シファ病院から新生児31人を退避 WHOチーム「医療機能は停止」

イスラエル軍がイスラム組織ハマスの拠点があると主張して突入したガザ地区最大のシファ病院に、18日、WHO=世界保健機関などの専門家チームが入り、医療機能が停止して絶望的な状況だとしています。

一方、ガザ地区北部から多くの人々が退避する南部でも人道状況は悪化していて、事態は深刻さを増しています。

WHOチーム 1時間程度に限って視察

WHO=世界保健機関は、イスラエル軍がイスラム組織ハマスの拠点があると主張して突入したガザ地区最大のシファ病院を、18日、国連機関からなるチームが視察したと発表しました。

チームには、WHOやOCHA=国連人道問題調整事務所などから公衆衛生の専門家や人道支援や安全保障を担当する職員らが参加し、イスラエル軍とルートを調整し、1時間程度に限って視察が行われたということです。

視察では明らかな爆撃や銃撃の痕が確認できたほか、病院の入り口に墓地もあり、80人以上が埋葬されているとの説明を受けたということです。

病院機能停止 感染症のリスク高まる 症状悪化の患者も

病院は、水や燃料、医薬品の不足で医療機関としての機能が失われ、敷地内は医療廃棄物などで埋め尽くされ、感染症のリスクも高まっていると指摘しています。

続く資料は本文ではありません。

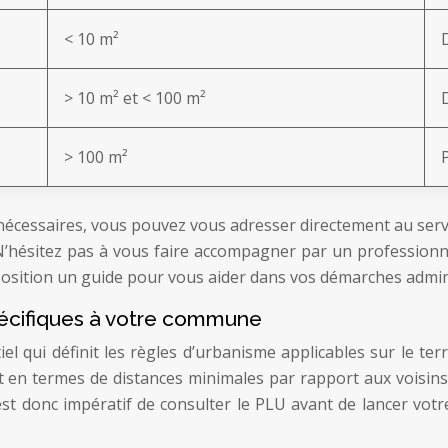
< 10 m²
> 10 m² et < 100 m²
> 100 m²
 nécessaires, vous pouvez vous adresser directement au servi
hésitez pas à vous faire accompagner par un professionne
sposition un guide pour vous aider dans vos démarches admin
spécifiques à votre commune
l qui définit les règles d’urbanisme applicables sur le ter
en termes de distances minimales par rapport aux voisins, 
 est donc impératif de consulter le PLU avant de lancer vo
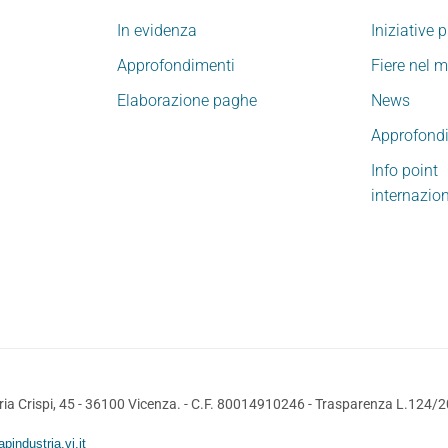
In evidenza
Iniziative 
Approfondimenti
Fiere nel 
Elaborazione paghe
News
Approfond
Info point
internazio
ia Crispi, 45 - 36100 Vicenza. - C.F. 80014910246 -
Trasparenza L.124/
pindustria.vi.it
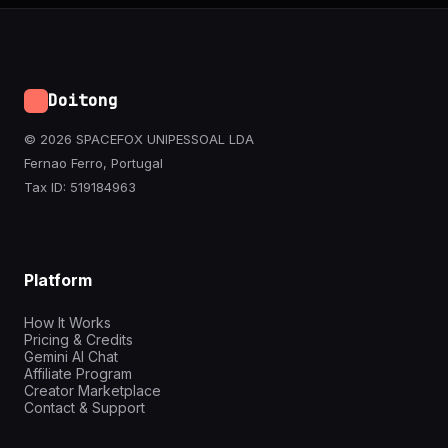
Doitong
© 2026 SPACEFOX UNIPESSOAL LDA
Fernao Ferro, Portugal
Tax ID: 519184963
Platform
How It Works
Pricing & Credits
Gemini AI Chat
Affiliate Program
Creator Marketplace
Contact & Support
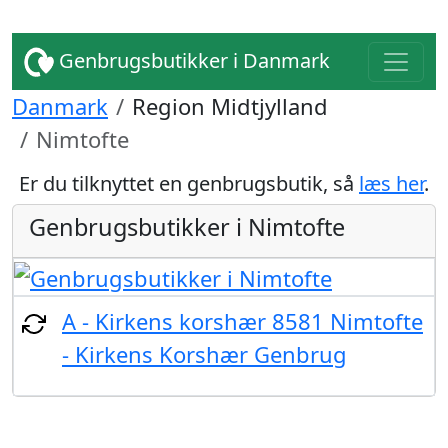
Genbrugsbutikker i Danmark
Danmark
Region Midtjylland
Nimtofte
Er du tilknyttet en genbrugsbutik, så
læs her
.
Genbrugsbutikker i Nimtofte
A - Kirkens korshær 8581 Nimtofte
- Kirkens Korshær Genbrug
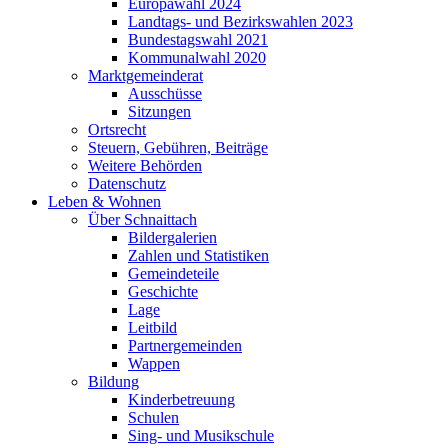
Europawahl 2024
Landtags- und Bezirkswahlen 2023
Bundestagswahl 2021
Kommunalwahl 2020
Marktgemeinderat
Ausschüsse
Sitzungen
Ortsrecht
Steuern, Gebühren, Beiträge
Weitere Behörden
Datenschutz
Leben & Wohnen
Über Schnaittach
Bildergalerien
Zahlen und Statistiken
Gemeindeteile
Geschichte
Lage
Leitbild
Partnergemeinden
Wappen
Bildung
Kinderbetreuung
Schulen
Sing- und Musikschule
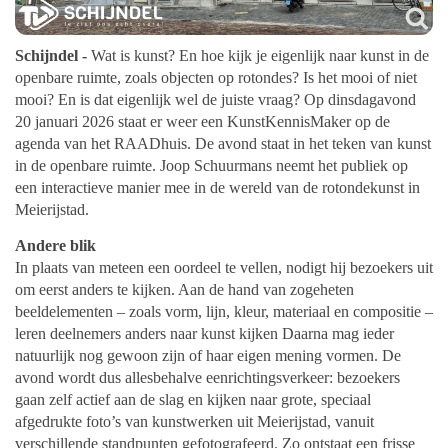
Schijndel -
Wat is kunst? En hoe kijk je eigenlijk naar kunst in de
openbare ruimte, zoals objecten op rotondes? Is het mooi of niet
mooi? En is dat eigenlijk wel de juiste vraag? Op dinsdagavond
20 januari 2026 staat er weer een KunstKennisMaker op de
agenda van het RAADhuis. De avond staat in het teken van kunst
in de openbare ruimte. Joop Schuurmans neemt het publiek op
een interactieve manier mee in de wereld van de rotondekunst in
Meierijstad.
Andere blik
In plaats van meteen een oordeel te vellen, nodigt hij bezoekers uit
om eerst anders te kijken. Aan de hand van zogeheten
beeldelementen – zoals vorm, lijn, kleur, materiaal en compositie –
leren deelnemers anders naar kunst kijken Daarna mag ieder
natuurlijk nog gewoon zijn of haar eigen mening vormen. De
avond wordt dus allesbehalve eenrichtingsverkeer: bezoekers
gaan zelf actief aan de slag en kijken naar grote, speciaal
afgedrukte foto’s van kunstwerken uit Meierijstad, vanuit
verschillende standpunten gefotografeerd. Zo ontstaat een frisse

また視察した時点で、病院内には医療従事者25人と患者291人が残され、ここ数日のうちでも複数の死者が出ているということで、患者の中には危篤状態にある乳幼児32人や、十分な治療が受けられない22人の透析患者などもいたということです。

さらに病院には、戦闘に巻き込まれて骨折したりやけどを負ったりした患者が多くいますが、病院内の衛生対策が不十分で、抗生物質も手に入らないため、症状がひどくなっているということです。

WHO「病院は『死に満ちた場所』で絶望的」

このためWHOは「病院は『死に満ちた場所』で絶望的な状況にある」として、患者らをすぐにほかの施設に避難させるよう訴えています。

ただWHOは、ガザ地区のいずれの病院もすでに受け入れ能力を超えていると懸念を示していて、医療施設への攻撃をやめて即時停戦に応じるよう求めています。

新生児31人を南部ラファの病院に搬送

パレスチナ赤新月社は19日、イスラエル軍がハマスの重要な拠点があると主張して突入したガザ地区北部にあるシファ病院から、低体重などで生まれた新生児31人を退避させたと発表しました。

それによりますと、WHO=世界保健機関やOCHA=国連人道問題調整事務所との連携のもとで行われ、新生児31人は救急車で南部に向かい、ラファにある病院に移送されるということです。

南部でも人道状況悪化が深刻

一方、イスラエル軍が北部の住民に対し南部に退避するよう通告するなか、ハマスの政治部門の幹部は18日、レバノンの首都ベイルートで記者会見し、「現時点でイスラエル軍に殺害された4割以上の人が、南部にいた市民だ」として、イスラエル軍は南部でも市民に対する無差別な攻撃を続けていると非難しました。

南部のラファでは深刻な食料不足が課題となっていて、NHKガザ事務所のサラーム・アブタホンカメラマンが16日、ラファ市内で撮影した映像では、食料品店の前で多くの人が列をなして開店を待っている様子が映っています。

戦闘の中心となっている北部に加えて、多くの人が退避先として身を寄せている南部でも人道状況が悪化していて、事態は深刻さを増しています。